### Work order a
In the stored entries, from the line with "left ankle: (342, 753, 11)" to the line with "left knee: (755, 626, -12)", put "upper arm" in place of "shoulder" and give those lines again with nothing else altered.

A senior teacher at the Ridgeway School has vehemently denied that the school was in the grip of “wholesale chaos” in the time before the hammer attack on Henry Webster.

Ronald Piper, testifying at the start of the third week of Henry Webster’s million-pound claim against the school, was cross-examined by Henry’s QC, Robert Glancy, about the “standard of discipline” at Ridgeway, under the aegis of then headteacher, Elizabeth Cooper.

Mr Piper, who denied disciplinary standards had seriously dropped under Ms Cooper’s leadership, was asked to comment on evidence from school cleaner, Debbie MacDivitt, who earlier claimed that disruptive pupils “ruled” at Ridgeway.

The QC asked Mr Piper if he agreed that “discipline and conduct” had got “really bad”, and if he disagreed with Ms MacDivitt’s picture of the school having gone steadily downhill by the time Ms Cooper left in 2005.

“I wouldn’t say that it was going downhill,” he told the High Court.

The QC also pressed him on Mrs MacDivitt’s claims that Miss Cooper reached the point “where she didn’t seem to care much about the school” and had “given up imposing discipline”.

Mr Piper said this was an unfair description, adding that Ms Cooper had been a “very committed person” and was “not the sort of person to give up on her job”.

The trial judge, Mr Justice Nicol, intervened to ask: “In your view, had standards of discipline declined by the time she left the school?”

### Work order b
In the article on the Ridgeway School hearing, why did Mr Piper reject the claim that Ms Cooper had stopped caring and had given up imposing discipline?

Stored entries
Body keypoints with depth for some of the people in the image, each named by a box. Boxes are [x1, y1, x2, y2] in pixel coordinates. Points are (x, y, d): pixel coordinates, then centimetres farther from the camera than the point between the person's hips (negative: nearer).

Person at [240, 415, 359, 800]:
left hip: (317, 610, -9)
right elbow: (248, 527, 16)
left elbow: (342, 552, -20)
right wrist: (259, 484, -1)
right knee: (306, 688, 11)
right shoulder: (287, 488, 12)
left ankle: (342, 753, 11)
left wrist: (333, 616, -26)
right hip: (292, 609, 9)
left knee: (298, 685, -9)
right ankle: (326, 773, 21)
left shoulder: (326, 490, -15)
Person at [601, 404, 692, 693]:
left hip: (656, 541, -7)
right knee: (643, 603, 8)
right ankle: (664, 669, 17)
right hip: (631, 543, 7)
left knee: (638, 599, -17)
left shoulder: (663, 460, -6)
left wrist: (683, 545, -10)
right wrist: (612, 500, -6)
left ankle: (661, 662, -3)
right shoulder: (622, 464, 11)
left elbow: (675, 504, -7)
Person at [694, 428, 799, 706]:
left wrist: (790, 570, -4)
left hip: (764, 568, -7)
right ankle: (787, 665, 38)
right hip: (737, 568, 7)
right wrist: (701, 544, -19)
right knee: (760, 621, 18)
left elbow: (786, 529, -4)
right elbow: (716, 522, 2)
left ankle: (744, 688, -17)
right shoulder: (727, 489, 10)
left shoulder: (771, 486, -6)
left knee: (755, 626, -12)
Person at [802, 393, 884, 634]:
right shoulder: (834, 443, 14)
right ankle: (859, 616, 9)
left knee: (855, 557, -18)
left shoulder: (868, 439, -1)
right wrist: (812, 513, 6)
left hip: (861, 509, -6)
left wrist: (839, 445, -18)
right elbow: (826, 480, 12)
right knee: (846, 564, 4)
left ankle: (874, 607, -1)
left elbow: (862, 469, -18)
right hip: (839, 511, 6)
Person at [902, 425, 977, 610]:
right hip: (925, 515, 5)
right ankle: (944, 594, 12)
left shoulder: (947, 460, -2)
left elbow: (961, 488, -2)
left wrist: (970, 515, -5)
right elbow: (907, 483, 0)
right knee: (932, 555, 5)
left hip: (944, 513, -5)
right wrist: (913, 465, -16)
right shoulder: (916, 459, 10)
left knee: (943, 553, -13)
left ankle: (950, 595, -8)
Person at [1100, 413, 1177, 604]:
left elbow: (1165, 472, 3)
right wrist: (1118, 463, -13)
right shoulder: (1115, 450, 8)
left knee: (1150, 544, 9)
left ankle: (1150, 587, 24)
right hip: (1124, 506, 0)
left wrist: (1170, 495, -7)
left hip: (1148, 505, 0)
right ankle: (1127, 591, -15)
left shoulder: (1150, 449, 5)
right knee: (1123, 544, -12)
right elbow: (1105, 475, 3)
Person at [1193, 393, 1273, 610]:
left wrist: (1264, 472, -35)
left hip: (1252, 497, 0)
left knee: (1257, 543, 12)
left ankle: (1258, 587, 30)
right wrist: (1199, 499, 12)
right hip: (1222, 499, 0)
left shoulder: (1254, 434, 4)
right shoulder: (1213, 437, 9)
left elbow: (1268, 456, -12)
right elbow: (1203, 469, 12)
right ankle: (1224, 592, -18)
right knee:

### Written response a
left ankle: (342, 753, 11)
left wrist: (333, 616, -26)
right hip: (292, 609, 9)
left knee: (298, 685, -9)
right ankle: (326, 773, 21)
left upper arm: (326, 490, -15)
Person at [601, 404, 692, 693]:
left hip: (656, 541, -7)
right knee: (643, 603, 8)
right ankle: (664, 669, 17)
right hip: (631, 543, 7)
left knee: (638, 599, -17)
left upper arm: (663, 460, -6)
left wrist: (683, 545, -10)
right wrist: (612, 500, -6)
left ankle: (661, 662, -3)
right upper arm: (622, 464, 11)
left elbow: (675, 504, -7)
Person at [694, 428, 799, 706]:
left wrist: (790, 570, -4)
left hip: (764, 568, -7)
right ankle: (787, 665, 38)
right hip: (737, 568, 7)
right wrist: (701, 544, -19)
right knee: (760, 621, 18)
left elbow: (786, 529, -4)
right elbow: (716, 522, 2)
left ankle: (744, 688, -17)
right upper arm: (727, 489, 10)
left upper arm: (771, 486, -6)
left knee: (755, 626, -12)

### Written response b
He called it an unfair description because Ms Cooper had been a "very committed person" and was "not the sort of person to give up on her job."